Mawby rubbed the tired flesh between his eyes. “I’ve no doubts about that.”

She looked up at him. He was clearly three shades of exhausted. His eyes were hollow, his normally chiseled, granite face now appeared as washed-out as a mudslide. She took little comfort in the knowledge that she must look at least as bad as he did.

“Mawby?” she whispered.

“Kad’r?”

“I want you to swear something to me.”

“Anything.
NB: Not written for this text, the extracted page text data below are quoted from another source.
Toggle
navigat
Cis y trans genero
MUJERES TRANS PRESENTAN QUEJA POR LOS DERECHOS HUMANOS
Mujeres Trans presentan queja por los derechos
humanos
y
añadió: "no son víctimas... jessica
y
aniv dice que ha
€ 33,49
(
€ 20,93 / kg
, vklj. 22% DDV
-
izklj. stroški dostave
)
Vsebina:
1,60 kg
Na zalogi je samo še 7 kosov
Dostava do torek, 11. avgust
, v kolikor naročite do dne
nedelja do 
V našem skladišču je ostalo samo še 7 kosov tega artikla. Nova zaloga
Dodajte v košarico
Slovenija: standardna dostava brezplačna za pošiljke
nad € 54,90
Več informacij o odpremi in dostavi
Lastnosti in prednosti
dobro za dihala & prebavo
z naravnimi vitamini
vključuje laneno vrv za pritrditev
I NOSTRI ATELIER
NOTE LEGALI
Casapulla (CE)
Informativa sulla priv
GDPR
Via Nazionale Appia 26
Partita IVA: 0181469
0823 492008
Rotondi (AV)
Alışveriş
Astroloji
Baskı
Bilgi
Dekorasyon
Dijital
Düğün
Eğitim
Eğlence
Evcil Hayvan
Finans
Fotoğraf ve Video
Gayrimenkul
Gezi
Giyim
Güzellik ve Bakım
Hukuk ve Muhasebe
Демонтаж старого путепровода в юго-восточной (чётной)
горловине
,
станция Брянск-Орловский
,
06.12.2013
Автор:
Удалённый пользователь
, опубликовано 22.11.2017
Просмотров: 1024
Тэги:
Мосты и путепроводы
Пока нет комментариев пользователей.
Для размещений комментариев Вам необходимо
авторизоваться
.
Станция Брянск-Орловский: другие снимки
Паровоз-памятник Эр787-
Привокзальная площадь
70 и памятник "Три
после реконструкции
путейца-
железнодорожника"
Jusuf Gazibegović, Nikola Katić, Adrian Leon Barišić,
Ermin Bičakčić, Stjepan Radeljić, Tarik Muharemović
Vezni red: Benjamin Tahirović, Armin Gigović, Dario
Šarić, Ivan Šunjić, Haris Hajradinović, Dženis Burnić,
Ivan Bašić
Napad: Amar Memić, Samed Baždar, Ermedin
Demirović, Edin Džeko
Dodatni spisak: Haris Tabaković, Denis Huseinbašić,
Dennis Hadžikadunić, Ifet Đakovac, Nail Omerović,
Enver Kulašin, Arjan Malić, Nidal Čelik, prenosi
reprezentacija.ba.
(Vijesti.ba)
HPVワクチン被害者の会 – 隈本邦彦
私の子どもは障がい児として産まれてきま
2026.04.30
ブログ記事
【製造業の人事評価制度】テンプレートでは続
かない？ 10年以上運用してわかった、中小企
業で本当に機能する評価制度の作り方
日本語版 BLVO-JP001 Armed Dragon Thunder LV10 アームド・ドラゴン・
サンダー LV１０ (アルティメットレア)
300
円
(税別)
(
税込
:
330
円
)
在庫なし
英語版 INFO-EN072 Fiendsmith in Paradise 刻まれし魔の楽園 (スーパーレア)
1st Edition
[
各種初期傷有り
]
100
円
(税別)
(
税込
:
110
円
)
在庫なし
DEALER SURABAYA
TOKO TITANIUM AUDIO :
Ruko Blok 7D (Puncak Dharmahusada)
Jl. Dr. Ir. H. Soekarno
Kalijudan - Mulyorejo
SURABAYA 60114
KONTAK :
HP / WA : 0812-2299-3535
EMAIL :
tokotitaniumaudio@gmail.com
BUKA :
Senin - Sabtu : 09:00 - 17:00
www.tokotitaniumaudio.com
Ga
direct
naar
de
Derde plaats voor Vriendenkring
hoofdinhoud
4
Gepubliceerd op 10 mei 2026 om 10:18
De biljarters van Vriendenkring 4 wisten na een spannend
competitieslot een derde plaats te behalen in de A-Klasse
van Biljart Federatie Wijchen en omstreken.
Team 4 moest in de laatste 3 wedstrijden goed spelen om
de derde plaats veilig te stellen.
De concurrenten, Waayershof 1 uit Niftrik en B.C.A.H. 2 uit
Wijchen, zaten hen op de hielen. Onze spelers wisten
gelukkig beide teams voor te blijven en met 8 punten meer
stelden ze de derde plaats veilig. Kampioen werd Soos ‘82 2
You only have to name it.”

She slipped a hand onto his forearm and looked up at him. “Swear to me you won’t let the demon get the caeyl.”

“You know I won’t, Koo.”

“Swear that if anything happens to me, you’ll seize it, that you’ll steal it into safe hands. Not to Prae or Goelvar. Take it to Kaelif Ro’eb. You’ll likely find him at the Snake River siege base just south of Graewind Castle. If you don’t find him there, take it to Fael'r Braelon in Vaen. She’s the only council member we can trust.”

“Nothing’s going to happen to you, Koo. Not while I’m able to draw breath.”

“Promise me, Mawby. Promise me you’ll do it.”

“I told you I won’t let—”

“Swear it, Maw!”

For a moment, Mawby just looked at her. Then he nodded solemnly and said, “Ay’a, I swear it.”

Koonta looked off into the darkening sky. The waning moon floated just above the horizon behind a narrow slash in the approaching storm clouds, its milky white surface stained disturbingly brown behind the steamy swamp gases. As she studied it, she wondered if the world hadn’t already fallen to the powers of the Wyr.

“We should bind him.”

Mawby’s voice startled her from her thoughts. “What?” she asked.

“Bind him. Strike preemptively.”

“No,” she said without hesitation, “We can’t show our hand. Not just yet. I don’t think the demon suspects we know yet.”

“Once it suspects, it’ll send its lackeys after us. Maybe even the prodes. How long do we wait?”

“Prodes,” she whispered on a shudder, “How did it come to this?”

Mawby’s face was bloodless and jaundiced under the corrupted moonlight. “You needn’t worry, Koo,” he said as he pretended to study the night, “I’ll do whatever I have to. The bastards won’t get the caeyl.”

“And Maeryc?”

He seemed to shrink a bit at that. But, then he looked her straight on and said, “I’ll release him when the time delivers itself. I won’t suffer him to linger, I promise it.”

His voice was thick and sore, like the dark whisperings shared among the survivors of a funeral, and in that moment she wanted nothing more than to hold her old friend, to find comfort in him and give him comfort back.